Just to mention a modification on the "simple and intuitive cardinality estimato...

nicksdjohnson · on Sept 7, 2012

I actually cover that in the post (well, more or less - I talk about hashing to remove bias, after talking about the 'min element' algorithm. According to the papers cited, though, taking the count of leading zeroes is more space efficient, allowing you to have more buckets in the same amount of space.

shardling · on Sept 7, 2012

>This removes the issue of having to assume the N objects are distributed evenly as hash(object) should exhibit that property.

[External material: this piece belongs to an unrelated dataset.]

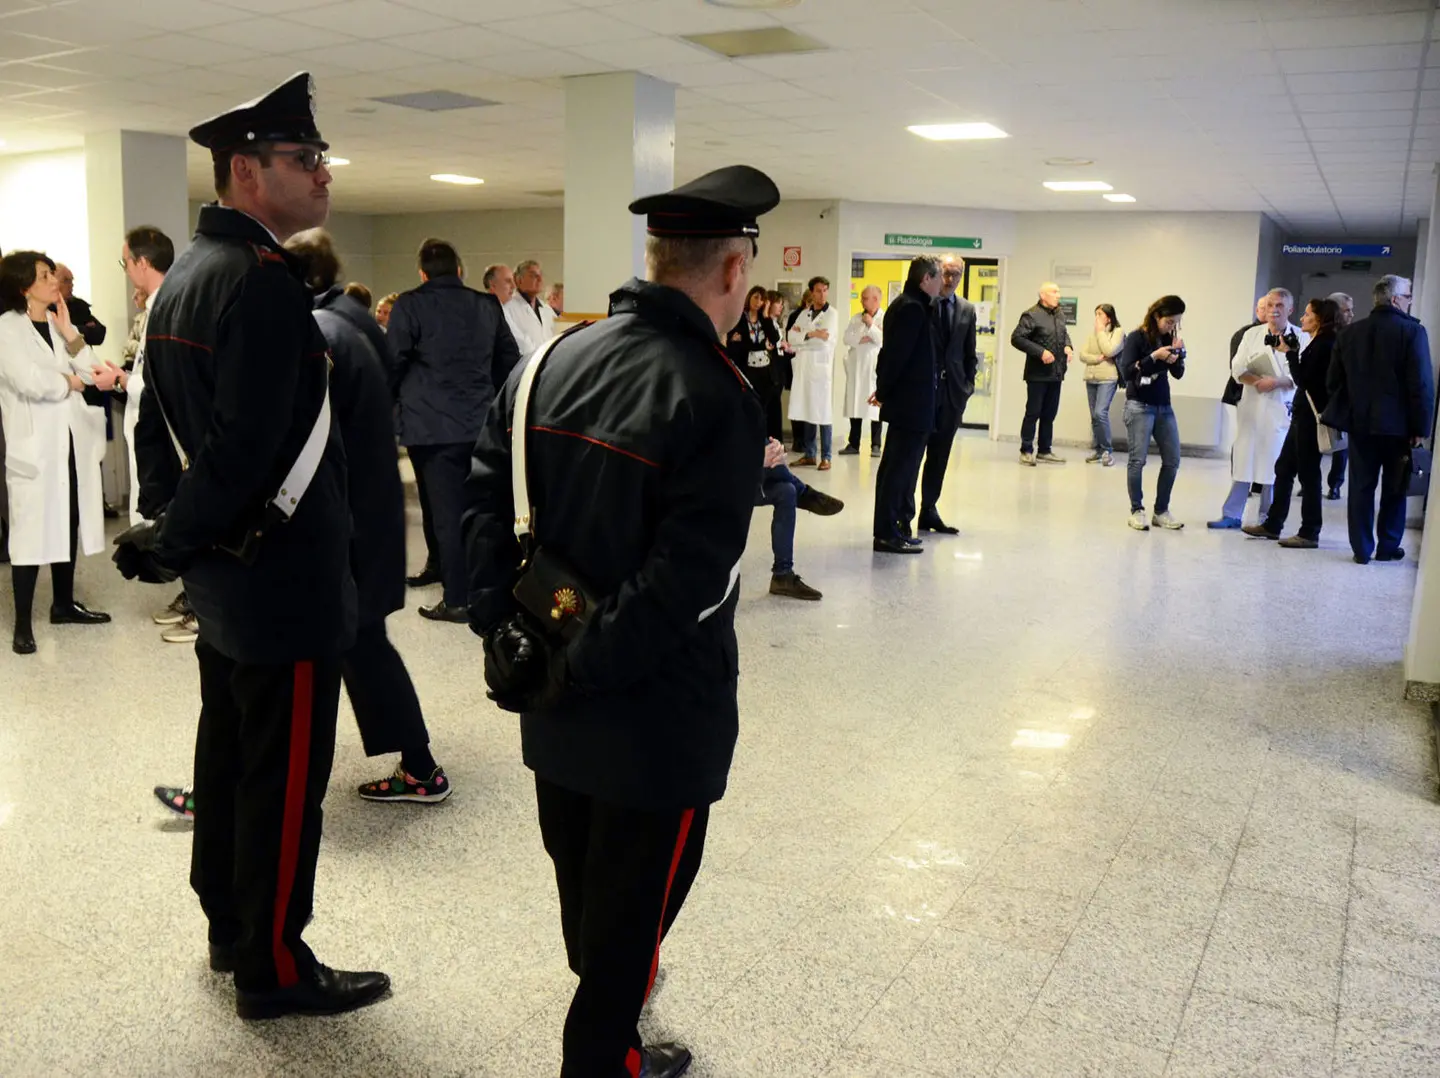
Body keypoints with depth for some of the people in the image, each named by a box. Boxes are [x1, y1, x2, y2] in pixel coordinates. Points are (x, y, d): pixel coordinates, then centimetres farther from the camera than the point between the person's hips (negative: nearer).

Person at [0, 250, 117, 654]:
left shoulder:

I'm a bit confused -- isn't that exactly how the article proceeds?

Smerity · on Sept 8, 2012

The hashing isn't the point. The leading zeroes method is more likely to produce unreliable results when you can't guarantee the dataset will be large in advance whilst the "keep min M elements" method works fine for unexpectedly small sets. That's why it's used for SZL where the user can request approximate unique counts on any data regardless of size.

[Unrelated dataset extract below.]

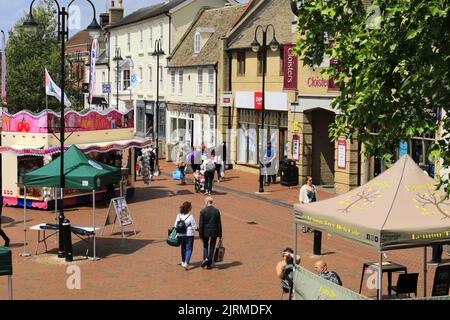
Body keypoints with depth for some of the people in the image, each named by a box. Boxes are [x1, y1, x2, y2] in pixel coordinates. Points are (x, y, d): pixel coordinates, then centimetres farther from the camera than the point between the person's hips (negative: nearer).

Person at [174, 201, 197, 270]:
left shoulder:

nicksdjohnson · on Sept 8, 2012

Have you read the papers I linked in detail? Some of them, such as HyperLogLog, provide corrections to give better estimates for small sets, and although I can't follow the proof in its entirety, they claim to be more efficient than the alternatives, including the one you propose.

sophiebits · on Sept 7, 2012

Do you know off the top of your head if this is more or less efficient/accurate than the algorithm in the post?

robotresearcher · on Sept 7, 2012

It's the same algorithm.

asharp · on Sept 8, 2012

Does this method have a name/are there any reasonable papers out there describing it?